Our CX Industry survey revealed something that we at UserTesting were thrilled to discover. CX was something that nearly 40% of respondents felt was “owned” by everyone in the organization. The Age of the Customer is here—gone are the days when customer research is limited to just a few individuals or a department. Today, CX belongs to everyone. That means that to compete in the evolving Experience Economy, companies need to empower everyone in their organization to better understand customers and scale their customer research efforts. If your company hasn’t yet embraced customer research across the organization, it’s important to understand the benefits of incorporating customer insight into your business processes.
To determine what to build next, supplement business strategy, usage analysis, and your instinct, with deep dive customer interviews. The customers (or prospects) you talk to might be because of the feedback they’ve provided or because they’re part of a market you’re interested in learning more about.

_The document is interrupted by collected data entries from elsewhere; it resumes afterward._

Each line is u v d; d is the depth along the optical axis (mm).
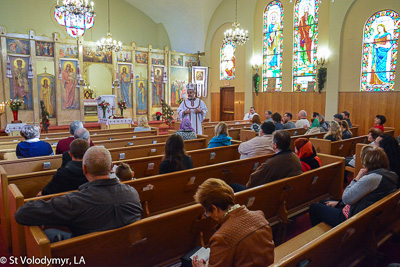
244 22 15836
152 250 2455
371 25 11742
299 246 2812
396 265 1988
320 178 4164
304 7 13625
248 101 16047
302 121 9109
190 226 2646
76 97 14633
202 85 18156
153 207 3750
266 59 15297
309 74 13680
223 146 5801
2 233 3910
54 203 2025
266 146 4898
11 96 13227
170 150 3834
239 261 1700
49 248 1912
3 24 14547
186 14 17422
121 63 15711
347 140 6633
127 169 3555
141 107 16719
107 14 17297
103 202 2148
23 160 4465
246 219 1797
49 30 15789
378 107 11727
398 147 3422
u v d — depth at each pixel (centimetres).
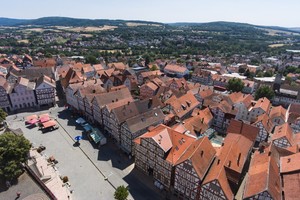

These interviews will provide you with a prioritized list of the most important unmet needs, and even help inform you about the size of the market.
When you have a clear understanding of the problem that you’re trying to solve, start by showing the target customer of your new product some concepts. These could be static images, landing pages, written descriptions, or marketing collateral. This helps you narrow down the feature set and value proposition. As you increase your understanding and fidelity of your solution, continue to test prototypes, both for usability, understandability, and value. When you’re close to launching a new product, test the live code with customers and run betas.
Once a product has launched, track usage and customer feedback. Always follow up with customers who provide feedback, but early on, you might spend more time in 1:1 follow-up interviews with customers to learn more. You may also consider conducting some usability testing of the live product with people who have and haven’t had a chance to use it. All of this leads to incremental improvements or feeds into the discovery phase of a new product that you might build.
At every company, there will always be lots of opinions. Regular customer insights will help support and drive decisions. Additionally, if you can show that you tested your assumptions and believe that something you thought would work won’t, people are much more likely to listen.
While most organizations would likely love to staff their teams with enough researchers that they could perform all the activities described above, few can. That’s a good thing. Expanding customer research to other teams, it keeps everyone closer to customers. Teams that have their pulse on customer wants and needs are in a much better position to deliver better experiences.
Scaling customer research to everyone in the organization means fast customer insights and more of them. Those insights lead to launching more product improvements and informing what to build next. When an entire organization has access to customer insights, teams will have more confidence to move forward with ideas, not to mention saving time and money by not having to redo work that missed the mark.